Every time that the network is traversed in the forward (or rightward) direction, the error of the network can be calculated as the difference between the output generated by the network and the predicted ground truth, by means of a loss function (like the sum of squared errors (SSE)). The backpropagation algorithm, then, calculates the gradient (or the rate of change) of this error to alterations in the weights. In order to do this, it needs the leveraging the chain rule and partial derivatives.
For simplicity, take up a network consisted of dual neurons linked by a singular path of activation. If we had to break them open, we would identify that the neurons perform the following operations within cascade:
The first application of the chain rule links the overall error of the network to the input, z2 of the activation function a2 of the second neuron, and subsequently to the weight, w2, as follows:
You might observe that the application of the chain rule consists of, among other terms, a multiplication by the partial derivative of the neuron’s activation function with regards to its input z2. There are differing activation functions to select from, like the sigmoid or the logistic functions. If we had to take the logistic function as an instance, then its partial derivative would be computed as follows:
Therefore, we can compute 𝛿2 as follows:
Here, t2 is the predicted activation in identifying the difference between t2 and a2 we are, thus, computing the error amongst the activation produced by the network and the predicted ground truth.
As we are computing the derivative of the activation function, it should, thus, be continuous and differentiable over the complete space of real numbers. Within the scenario of deep neural networks, the error gradient is propagated backwards over a massive number of hidden layers. This can make the error signal to swiftly diminish to zero, particularly if the maximum value of the derivative function is already small to start with (for example, the inverse of the logistic function has a max value of 0.25). This is referred as the vanishing gradient problem.

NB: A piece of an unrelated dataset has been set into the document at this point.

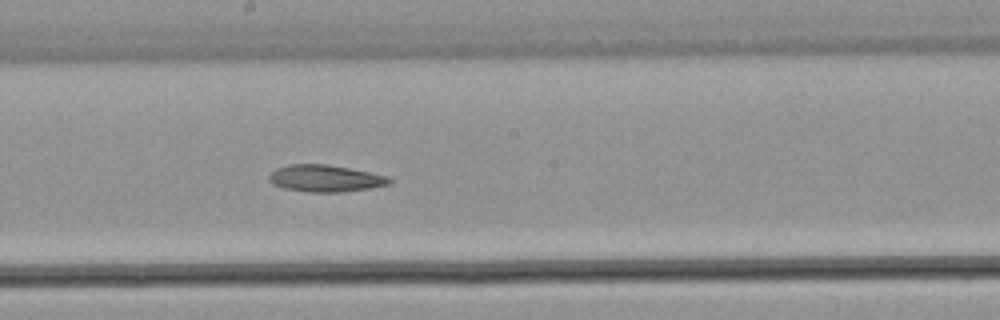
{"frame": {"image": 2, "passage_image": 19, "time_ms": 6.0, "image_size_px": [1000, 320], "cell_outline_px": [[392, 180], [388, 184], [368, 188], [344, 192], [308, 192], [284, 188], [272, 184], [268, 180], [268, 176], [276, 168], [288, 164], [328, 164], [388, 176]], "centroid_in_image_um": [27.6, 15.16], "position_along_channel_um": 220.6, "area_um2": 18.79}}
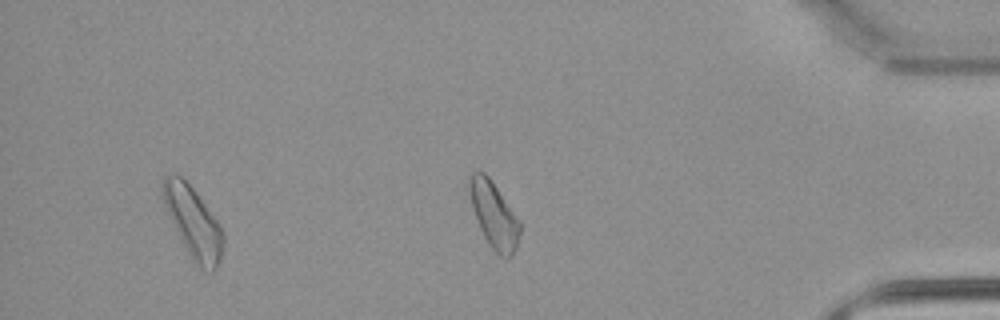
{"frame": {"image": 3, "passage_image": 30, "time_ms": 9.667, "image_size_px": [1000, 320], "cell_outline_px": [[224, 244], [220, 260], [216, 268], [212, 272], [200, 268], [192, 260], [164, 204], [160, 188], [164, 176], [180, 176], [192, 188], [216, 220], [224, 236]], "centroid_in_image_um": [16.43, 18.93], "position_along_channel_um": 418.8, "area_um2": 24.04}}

The ReLU function has been so widely leveraged within deep learning to alleviate this issue, as its derivative in the positive portion of its domain is equivalent to 1.

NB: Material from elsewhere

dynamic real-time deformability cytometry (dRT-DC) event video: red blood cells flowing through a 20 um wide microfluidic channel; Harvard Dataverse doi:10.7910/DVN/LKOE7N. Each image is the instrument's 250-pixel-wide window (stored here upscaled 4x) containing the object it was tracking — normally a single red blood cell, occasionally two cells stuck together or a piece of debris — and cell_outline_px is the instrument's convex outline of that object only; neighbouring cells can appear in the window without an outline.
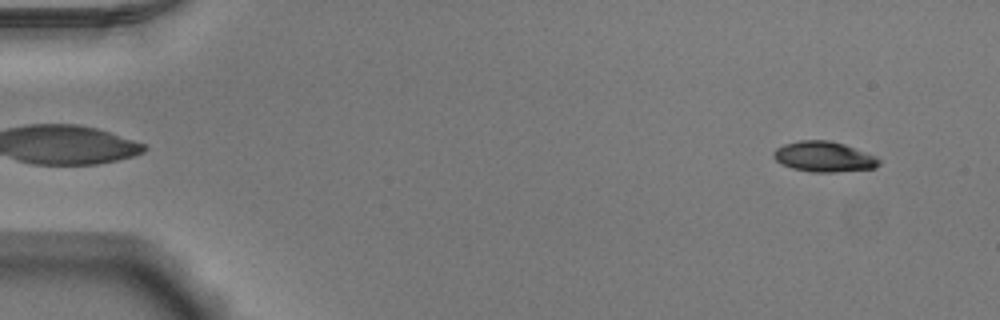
{"species": "Egyptian fruit bat (a non-hibernating species)", "species_latin": "Rousettus aegyptiacus", "temperature_condition": "warm", "stored_images_in_passage": 52, "camera_frame_rate_fps": 3000, "um_per_image_px": 0.085, "animal": {"sex": "male"}, "frame": {"image": 1, "passage_image": 4, "time_ms": 1.0, "image_size_px": [1000, 320], "cell_outline_px": [[880, 164], [876, 168], [836, 172], [812, 172], [792, 168], [780, 164], [772, 156], [772, 152], [776, 148], [784, 144], [800, 140], [828, 140], [844, 144], [876, 156], [880, 160]], "centroid_in_image_um": [70.02, 13.32], "position_along_channel_um": 15.0, "area_um2": 18.79}}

The next weight backwards is deeper into the network, and therefore, the application of the chain rule can likewise be extended to connect the overall error to the weight w1 as follows:
If we take the logistic function again as the activation function of choice, then we would compute 𝛿1 as follows:
After we have computed the gradient of the network error with regard to every weight, then the gradient descent algorithm can be applied to update every weight for the next forward propagation at time, t+1. For the weight, w1 the weight update rule leveraging gradient descent would be mentioned as follows:
Although we have hereby taken up a simplistic network, the procedure that we have gone through can be extended to assess more complicated and deeper ones, such convolutional networks (CNNs)

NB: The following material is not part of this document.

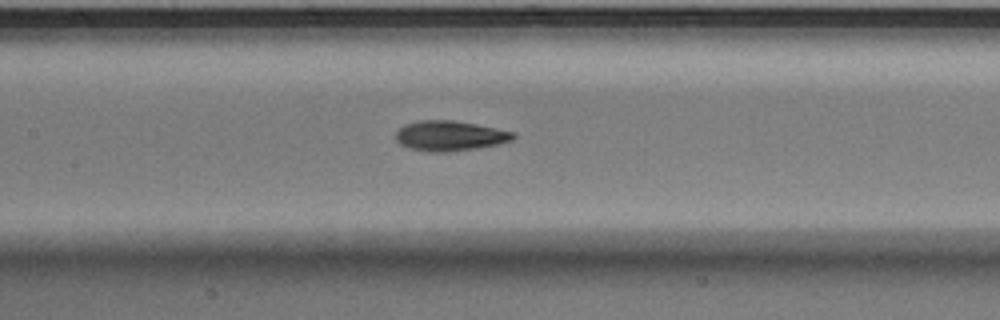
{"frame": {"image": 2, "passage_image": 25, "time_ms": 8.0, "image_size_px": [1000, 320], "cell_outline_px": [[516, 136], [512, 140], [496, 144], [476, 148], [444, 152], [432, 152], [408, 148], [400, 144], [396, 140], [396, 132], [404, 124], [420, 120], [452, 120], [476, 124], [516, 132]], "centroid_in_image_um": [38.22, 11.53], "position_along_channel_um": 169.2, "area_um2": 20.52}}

If the network being considered is characterized by several branches coming from several inputs (and potentially following towards several outputs), then its assessment would consist of the summation of differing derivative chains for every path, similarly to how we have prior derived the generalized chain rule.
This portion of the blog furnishes additional resources on the subject if you are seeking to delve deeper.
Deep Learning, 2019.
Pattern Recognition and Machine Learning, 2016.
In this guide, you found out how facets of calculus are applied within neural networks.
Particularly, you learned:
- An artificial neural network is organized into layers of neurons and connections, where the latter are each attributed a weight value.
- Every neuron implements a nonlinear functions that maps a grouping of inputs to an output activation.
- When training a neural network, calculus is leveraged extensively by the backpropagation and gradient descent algorithms.